Physics for Scientists and Engineers: A Strategic Approach with Modern Physics (3rd Edition)

a) Isochoric process b) $T_{1}$ = 336$^{\circ}$C and $T_{2}$ = 1556$^{\circ}$C
a) From the figure, it can be seen that volume remains constant. Therefore it can be concluded that this is an Isochoric process (Vertical line). b) What we have: number of moles (n) = 0.0040 mol From the figure, we can see that the initial volume $V_{1}$ = $200cm_{3}$ and the initial pressure $p_{1}$ = 1 atm.

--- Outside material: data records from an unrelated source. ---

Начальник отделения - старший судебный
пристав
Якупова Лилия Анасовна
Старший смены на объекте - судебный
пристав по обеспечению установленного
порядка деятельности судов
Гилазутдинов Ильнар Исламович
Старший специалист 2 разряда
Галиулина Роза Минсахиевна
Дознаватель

Before we can use the ideal gas law to find initial Temperature ($T_{1}$), we must convert the above to the relevant SI units: n = 0.0040 mol $V_{1}$ = 200$cm_{3}$ = $200\times10^{-6}m^{3}$ $p_{1}$ = 1 atm = $1.013 \times10^{5}Pa$ R is a constant (8.31 J/mol K) Now we can use the ideal gas law: $p_{1}$$V_{1}$ = nR$T_{1}$ So $T_{1}$ = $\frac{p_{1}V_{1}}{nR}$ = $\frac{(1.013\times10^{5})(200\times10^{-6})}{0.0040 \times 8.31}$ = 609.5K. Convert Kelvins (K) to Celsius by subtracting 273: T$^{\circ}C$ = 609.5K - 273 = 336$^{\circ}$C. To calculate the final temperature, we can use $\frac{p_{1}V_{1}}{T_{1}}$ = $\frac{p_{2}V_{2}}{T_{2}}$. Since this is an isochoric process, $V_{1}$ = $V_{2}$. The final temperature $T_{2}$ will be $T_{2}$ = $\frac{p_{2}V_{2}T_{1}}{p_{1}V_{1}}$ = $\frac{3(V_{1})(609.5)}{(1)(V_{1})}$ = 1829 K = 1556$^{\circ}$C.